AdvisorKihlstrom, John F.
MetadataShow full item record
PublisherThe University of Arizona.
RightsCopyright © is held by the author. Digital access to this material is made possible by the University Libraries, University of Arizona. Further transmission, reproduction or presentation (such as public display or performance) of protected items is prohibited except with permission of the author.

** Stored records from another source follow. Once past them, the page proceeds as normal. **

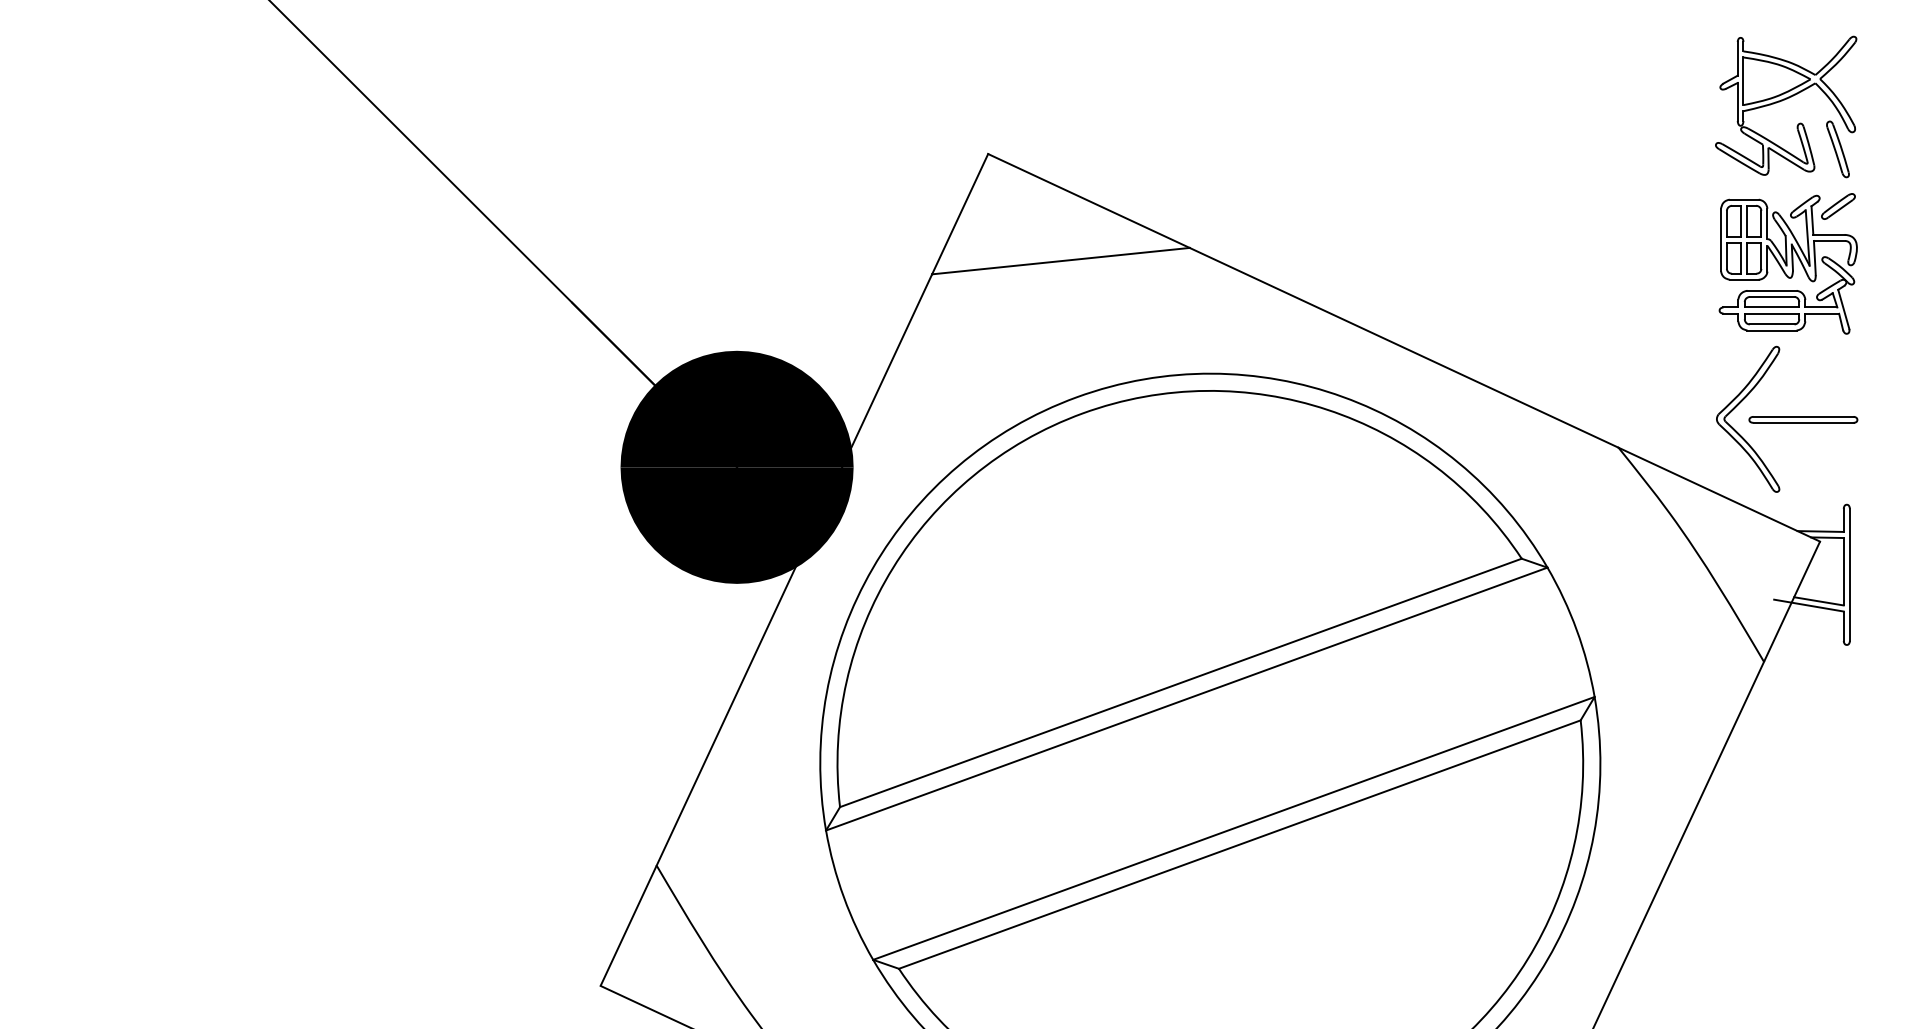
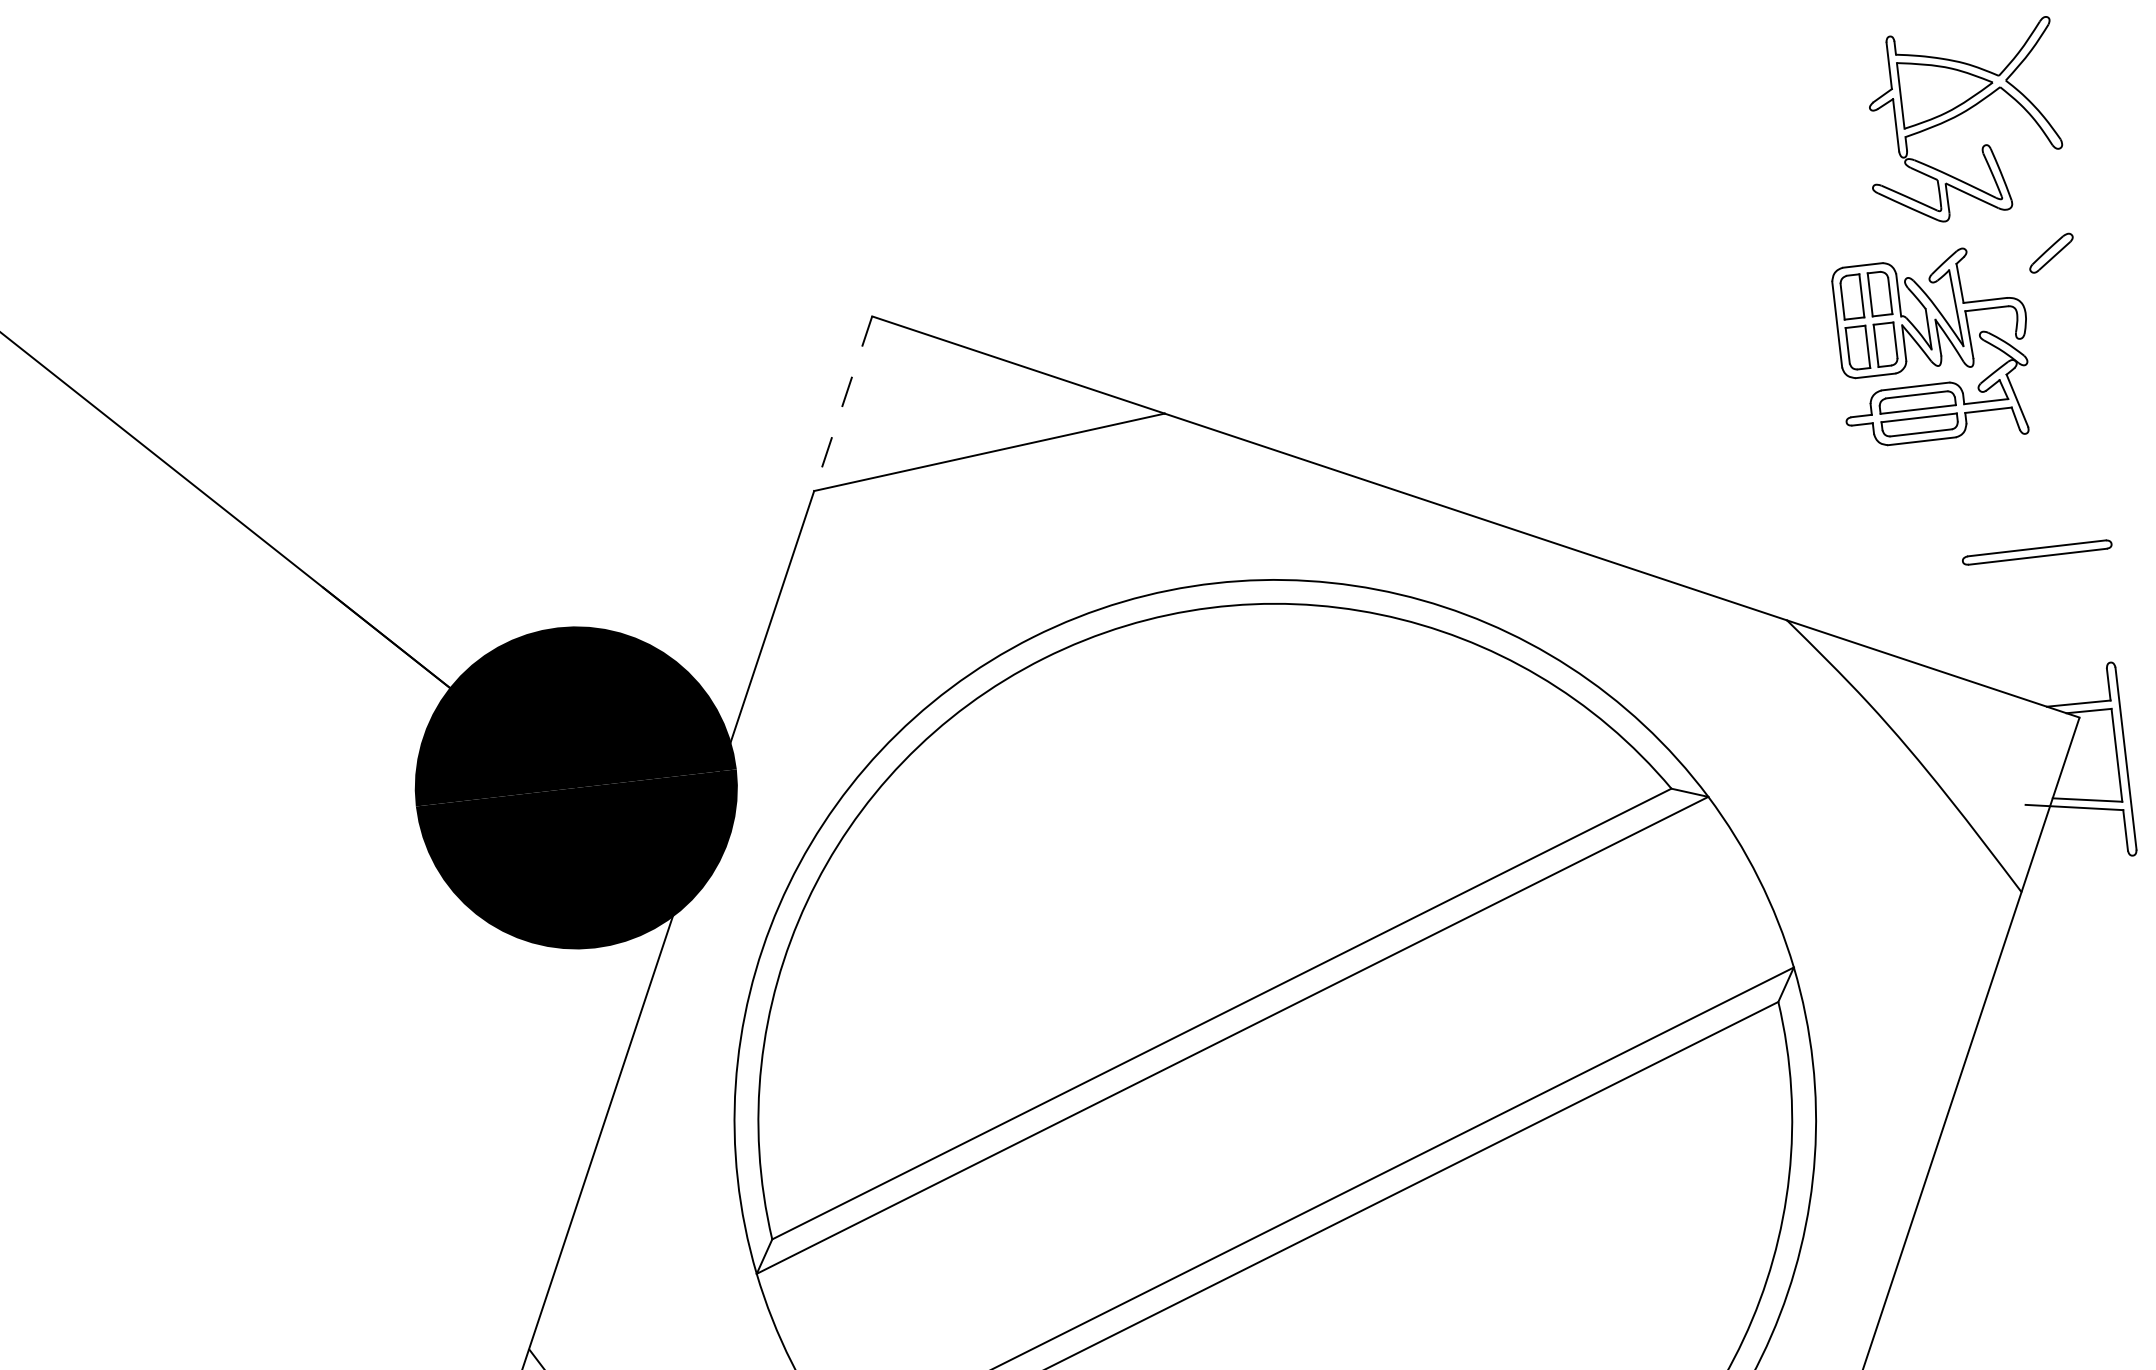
part: (1837, 149) -> (2041, 174), removed
line: (959, 214) -> (842, 404), solid -> dashed
part: (1787, 264) -> (1932, 347), moved
part: (1737, 406) -> (1944, 544), removed

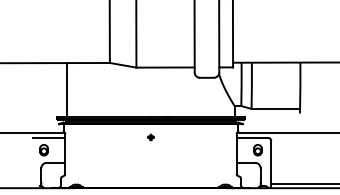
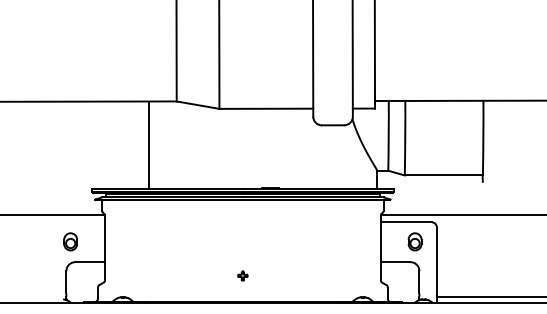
line: (67, 90) -> (148, 145), moved
part: (150, 137) -> (242, 276), moved
line: (49, 138) -> (79, 223), removed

AbstractThree major effects of mood on memory have been identified including mood-dependent memory (MDM), mood congruent memory (MCM) and resource allocation (RA) effects. The results of studies examining these effects have been inconsistent. The majority of these studies have employed explicit memory tests; however, explicit tests provide the opportunity for subjects to self-generate cues for retrieval that might overpower mood as a cue. It was hypothesized that use of an implicit memory test would highlight mood by reducing the opportunity for subjects to generate relatively stronger cues for retrieval, resulting in intensified MDM and MCM effects, provided that the implicit memory test was conceptually-driven and, therefore, could be impacted by mood, and the nominal cues provided at test were reduced to a minimum. An implicit analogue of free recall was developed which met these conditions. It was also hypothesized that MDM would be most likely to be found if stimulus items were related to mood semantically as well as temporally. Subjects studied positive, neutral and negative words following either a happy (H) or sad (S) uninstructed musical mood induction. Half of the stimulus items were encoded elaboratively and half shallowly. Prior to test, subjects received either a happy or sad musical mood induction. Subjects were placed into one of four mood groups based on subjective reports of mood prior to encoding and retrieval (HH, HS, SH, SS). Each subject received an implicit memory test (free recall analogue) followed by an explicit memory test (free recall) for the studied words. No MDM effects were observed; however, when only items that were semantically related to encoding mood (mood congruent) were examined, there was a strong trend towards mood congruency in the implicit but not explicit condition. Mood congruent retrieval was found in the implicit but not explicit condition. No mood congruent encoding or resource allocation effects were observed. It was concluded that mood had a greater opportunity to affect retrieval from episodes when implicit memory tests were employed. Some caveats to this conclusion are discussed as well as potential methodological pitfalls in conducting this type of research.